OTTAWA – Experts warned religious freedom is at risk in Canada as it is no longer seen as a fundamental right but something that can be trumped by vague “charter values” and partisan politics.

The seventh annual Parliamentary Forum on Religious Freedom hosted by Conservative MP David Anderson, the party’s critic for human rights and religious freedom, assembled a panel examining the state of religious freedom in the light of recent court decisions and polling on attitudes towards religion.

Father Raymond de Souza, a priest of the Kingston archdiocese and columnist and editor in chief of Convivium.ca, said he’s concerned about a “shift in the recognition of religious freedom from a fundamental freedom to a partisan position.”

In the courts, religious freedom and other section 2a rights in the charter are coming in conflict with rights perceived to be more central, such as equality rights, and when it does “it is diminished.”

“Fundamental freedoms are found not to be so fundamental,” Father de Souza said at the Oct. 1 forum. He called the anxiety “warranted.”
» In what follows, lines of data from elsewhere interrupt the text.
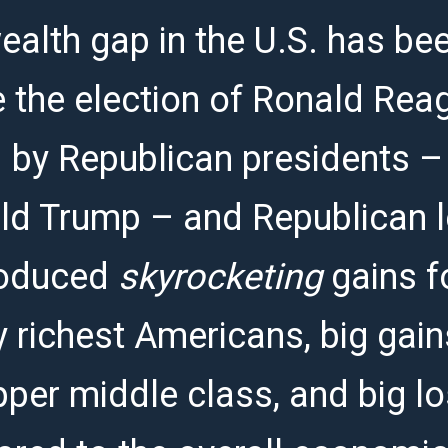
alth gap in the U.S. has bee
e the election of Ronald Rea
 by Republican presidents –
d Trump – and Republican l
roduced
skyrocketing
gains f
y richest Americans, big gain
pper middle class, and big l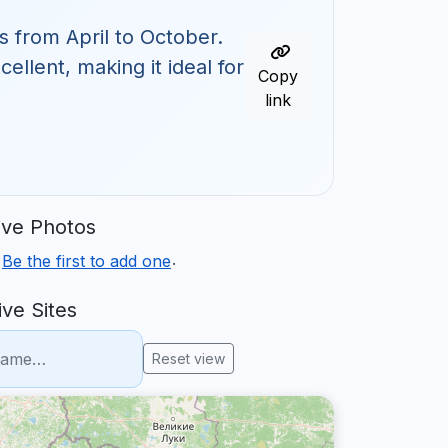
s from April to October.
ellent, making it ideal for
Copy
link
ve Photos
.
.
Be the first to add one
ve Sites
Reset view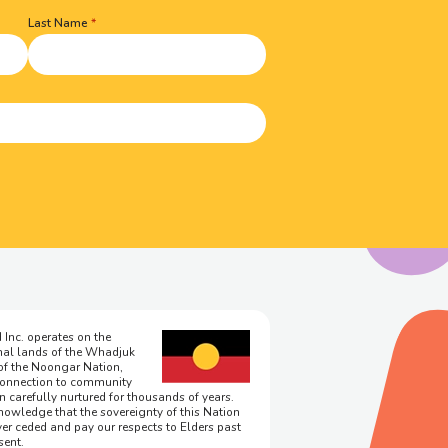
Last Name
 Inc. operates on the
onal lands of the Whadjuk
of the Noongar Nation,
onnection to community
n carefully nurtured for thousands of years.
owledge that the sovereignty of this Nation
er ceded and pay our respects to Elders past
sent.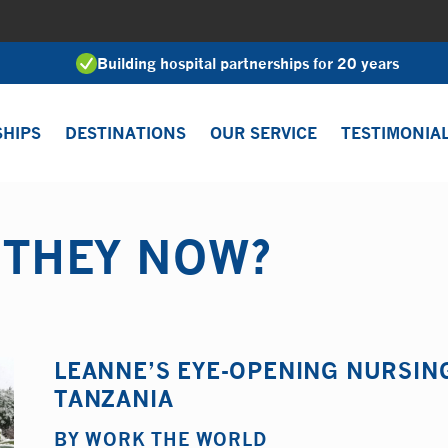
Building hospital partnerships for 20 years
SHIPS
DESTINATIONS
OUR SERVICE
TESTIMONIA
 THEY NOW?
LEANNE’S EYE-OPENING NURSIN
TANZANIA
BY
WORK THE WORLD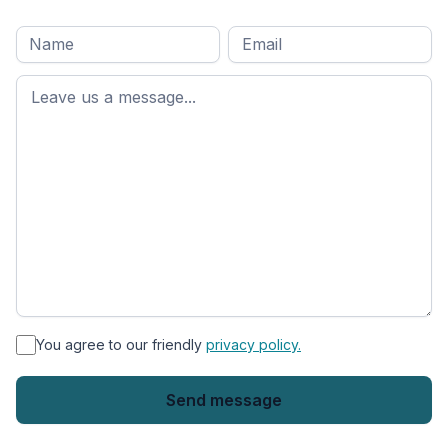
Full
Email
*
M
name
*
First
name
*
You agree to our friendly
privacy policy.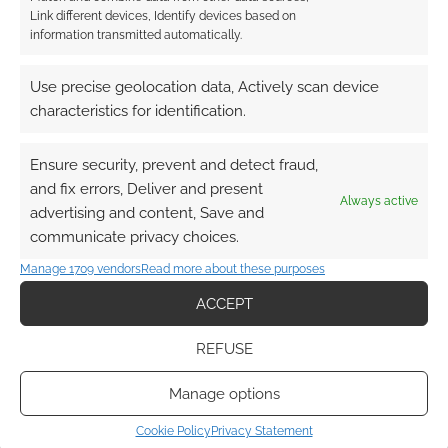
Link different devices, Identify devices based on
information transmitted automatically.
Pencil Sword Dice:
Indie studio expands
Use precise geolocation data, Actively scan device
into terrain and
characteristics for identification.
launches Mysteries of
Northwood
Ensure security, prevent and detect fraud,
and fix errors, Deliver and present
Always active
advertising and content, Save and
FILED UNDER:
TABLETOP & RPGS
communicate privacy choices.
TAGGED WITH:
DICE GAMES
,
UK GAMES EXPO
Manage 1709 vendors
Read more about these purposes
ACCEPT
Advertising Disclaimer
: As an Amazon Associate
REFUSE
I earn from qualifying purchases. Geek Native also
earns money through DriveThruRPG and Skimlinks.
Manage options
Find out how
.
Cookie Policy
Privacy Statement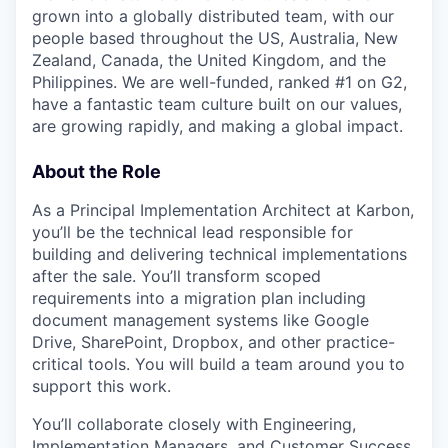
grown into a globally distributed team, with our
people based throughout the US, Australia, New
Zealand, Canada, the United Kingdom, and the
Philippines. We are well-funded, ranked #1 on G2,
have a fantastic team culture built on our values,
are growing rapidly, and making a global impact.
About the Role
As a Principal Implementation Architect at Karbon,
you’ll be the technical lead responsible for
building and delivering technical implementations
after the sale. You’ll transform scoped
requirements into a migration plan including
document management systems like Google
Drive, SharePoint, Dropbox, and other practice-
critical tools. You will build a team around you to
support this work.
You’ll collaborate closely with Engineering,
Implementation Managers, and Customer Success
The abolishing of Canada’s Office of Religious Freedom made international religious freedom seem like a partisan position, he said.

The Canada Summer Jobs attestation was based on a partisan interpretation of the charter, one that had little to do with the document itself or any court decision, he said. “The charter itself is coming a partisan position.”

“In this case, a government is saying a particular interpretation of the charter now becomes the governing standard,” he said. “If a new government comes in, it can say it has a new charter interpretation.”

He pointed to the possible danger when one side prevails and the other side loses. “That’s all contrary to religious freedom as a fundamental freedom.”

The Canada Summer Jobs pro-abortion attestation, “a type of ideological test” is “calling into question the state’s neutrality” on religious freedom, warned David Guretzki, executive vice president of the Evangelical Fellowship of Canada.

Guretzki asked if religious organizations should spend all their energy trying to influence the state to stay neutral on religion, or strategize for a future where such neutrality no longer exists. He recommended they do both. He also urged vigilance of encroachment of religious freedom against any religious community, even those not their own. “Erosion of religious freedom and loss of neutrality has to be monitored across the board, here and abroad,” he said. “Religious freedom in Canada is meaningless” unless it is “for all or it’s an empty concept.”

Religious communities also have to model to Canadian society that public disagreement is possible without “partisan divisiveness” now on display, Guretzki said.

Imam Luqman Ahmed, of the Ahmadiyya Muslim Jama’ at Canada, praised the way Canada has welcomed members of his community who have been persecuted, especially in Pakistan, often by Muslims with a different interpretation of the faith. He urged government not to interfere with religious communities unless harmful or destructive practices such as female-genital mutilation, forced marriage and hate mongering are involved.

“Religious freedom should never become a breeding ground for spreading hatred, or for harmful practices to take hold in our country,” Ahmed said.

Government should not be “nannying” religious communities by protecting them from outside criticism, but should ensure each community is treated equally, said Raheel Raza, president of the Council for Facing Tomorrow. She warned against Motion M-103, the so-called Islamophobia motion that gives Islam a special status. “Muslims cry Islamophobia and run to the government,” she said, noting that many other groups, starting with Jews, experience a much higher level of hate crimes than Muslims.

Raza said each community should police itself for evidence of intolerance and hatred, with the laws against hate speech as a framework. But religion, which is an idea not a race, should be open to criticism, and religious communities must defend charter protections such as freedom of speech and expression.

Along with intra-faith dialogue, Raza urged interfaith dialogue that is honest and “not just the fluffy stuff like my samosas, your pierogis and sandwiches,” she said.

Ray Pennings, executive vice president of Cardus, offered a glimpse at some of the scientific surveys Cardus has been commissioning to get a picture of attitudes towards religious faith in Canada.

“Eighty-six per cent of Canadians tell us they have prayed in the last month,” Pennings said. “Not that many people believe in God, so we’re not sure who they are praying to.”

Results show about 20 per cent of Canadians are non-believers, 30 per cent are spiritually uncertain, 30 per cent are privately faithful and another 20 per cent are religiously committed.

The religiously committed have by far the highest level of volunteering and give the most to charity, he said. The religious uncommitted are by far the most intolerant of other groups.

Religious communities have not done a good job of communicating the benefits they provide for society, Pennings said, noting the definition of secularism is changing from a kind of neutrality to a “proselytizing ideology.”

Canadians like the benefits of religion — the love of neighbour — without the beliefs in God that motivate the love of neighbour, he said. The non-believer side is “growing in confidence and in the rightness of their cause.”